PROBLEM DETAILS: Scan the lines below for "ارخص" and copy the matches.

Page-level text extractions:
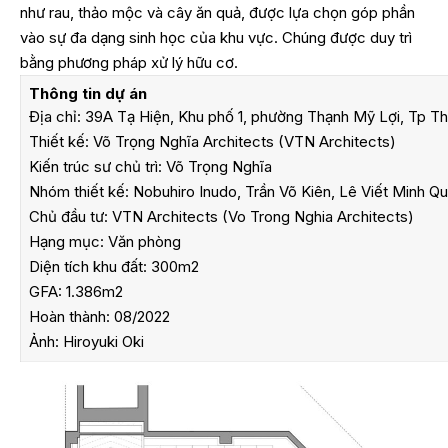
như rau, thảo mộc và cây ăn quả, được lựa chọn góp phần
vào sự đa dạng sinh học của khu vực. Chúng được duy trì
bằng phương pháp xử lý hữu cơ.
Thông tin dự án
Địa chỉ: 39A Tạ Hiện, Khu phố 1, phường Thạnh Mỹ Lợi, Tp
Thiết kế: Võ Trọng Nghĩa Architects (
VTN Architects
)
Kiến trúc sư chủ trì: Võ Trọng Nghĩa
Nhóm thiết kế: Nobuhiro Inudo, Trần Võ Kiên, Lê Viết Minh Q
Chủ đầu tư: VTN Architects (Vo Trong Nghia Architects)
Hạng mục: Văn phòng
Diện tích khu đất: 300m2
GFA: 1.386m2
Hoàn thành: 08/2022
Ảnh: Hiroyuki Oki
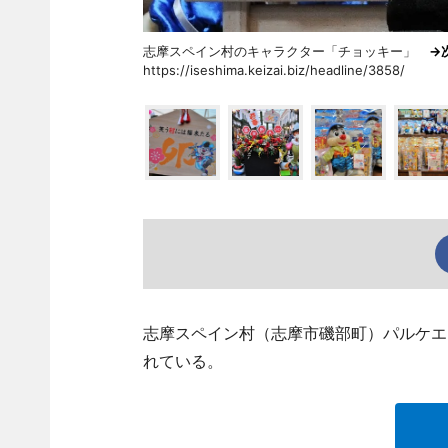
志摩スペイン村のキャラクター「チョッキー」
→
https://iseshima.keizai.biz/headline/3858/
志摩スペイン村（志摩市磯部町）パルケエ
れている。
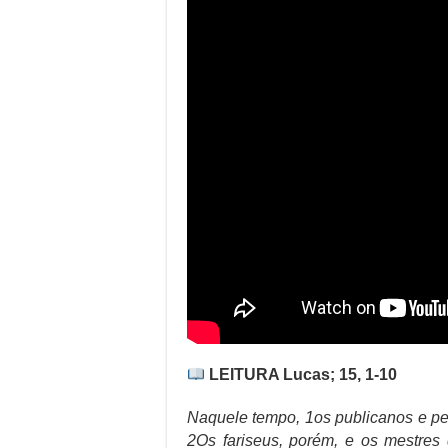
LEITURA Lucas; 15, 1-10
Naquele tempo, 1os publicanos e pe
2Os fariseus, porém, e os mestres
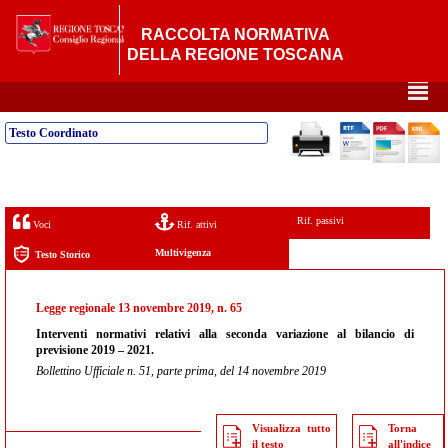
RACCOLTA NORMATIVA
DELLA REGIONE TOSCANA
²
Testo Coordinato
Rif. passivi
Voci
Rif. attivi
Multivigenza
Testo Storico
Legge regionale 13 novembre 2019, n. 65
Interventi normativi relativi alla seconda variazione al bilancio di
previsione 2019 – 2021.
Bollettino Ufficiale n. 51, parte prima, del 14 novembre 2019
Visualizza tutto
Torna
il testo
all'indice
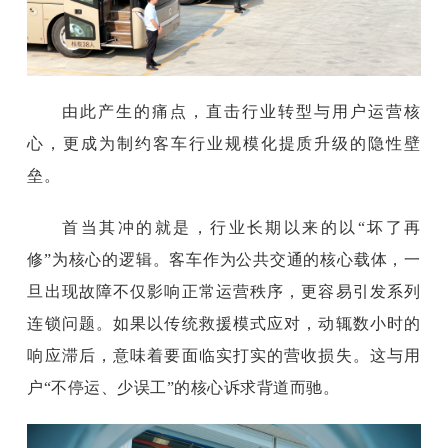
由此产生的痛点，直击行业转型与用户运营核
心，更成为制约客车行业规模化提质升级的隐性壁
垒。
首当其冲的就是，行业长期以来的以
“坏了再
修”为核心的逻辑。客车作为公共交通的核心载体，一
旦出现故障不仅影响正常运营秩序，更容易引发系列
连锁问题。如果以传统救援模式应对，动辄数小时的
响应滞后，意味着要面临实打实的营收损失。这与用
户“不停运、少误工”的核心诉求背道而驰。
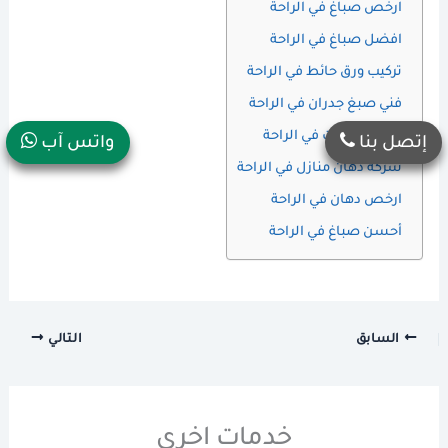
ارخص صباغ في الراحة
افضل صباغ في الراحة
تركيب ورق حائط في الراحة
فني صبغ جدران في الراحة
معلم دهانات في الراحة
إتصل بنا
واتس آب
شركة دهان منازل في الراحة
ارخص دهان في الراحة
أحسن صباغ في الراحة
السابق
التالي
خدمات اخرى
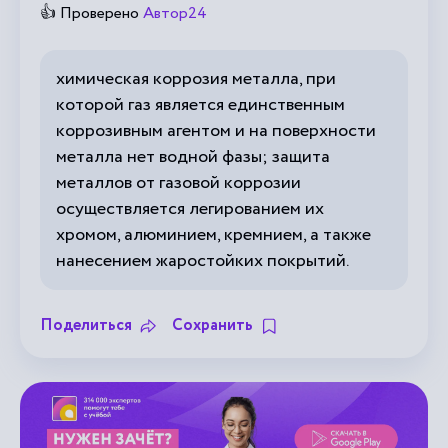
👍 Проверено
Автор24
химическая коррозия металла, при
которой газ является единственным
коррозивным агентом и на поверхности
металла нет водной фазы; защита
металлов от газовой коррозии
осуществляется легированием их
хромом, алюминием, кремнием, а также
нанесением жаростойких покрытий.
Поделиться
Сохранить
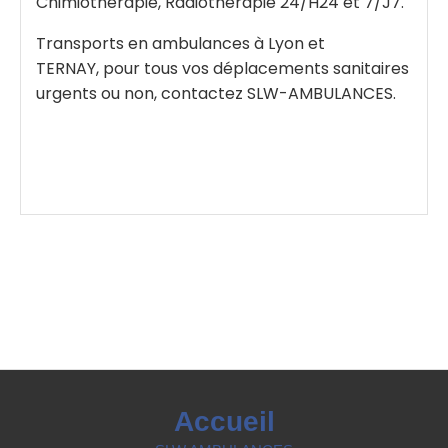
Chimiothérapie, Radiothérapie 24/H24 et 7/J7.
Transports en ambulances à Lyon et
TERNAY, pour tous vos déplacements sanitaires
urgents ou non, contactez SLW-AMBULANCES.
Accueil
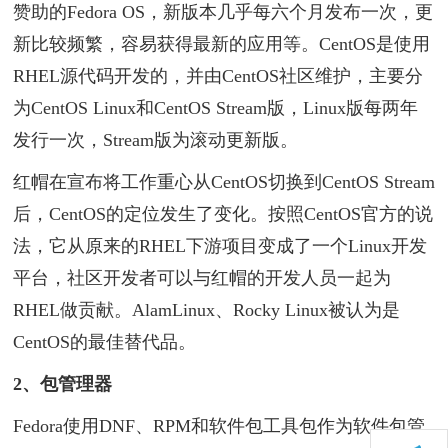
赞助的Fedora OS，新版本几乎每六个月发布一次，更
新比较频繁，容易获得最新的应用等。CentOS是使用
RHEL源代码开发的，并由CentOS社区维护，主要分
为CentOS Linux和CentOS Stream版，Linux版每两年
发行一次，Stream版为滚动更新版。
红帽在宣布将工作重心从CentOS切换到CentOS Stream
后，CentOS的定位发生了变化。按照CentOS官方的说
法，它从原来的RHEL下游项目变成了一个Linux开发
平台，社区开发者可以与红帽的开发人员一起为
RHEL做贡献。AlamLinux、Rocky Linux被认为是
CentOS的最佳替代品。
2、包管理器
Fedora使用DNF、RPM和软件包工具包作为软件包管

RESULT OF THIS EXERCISE:
ارخص صباغ في الراحة
ارخص دهان في الراحة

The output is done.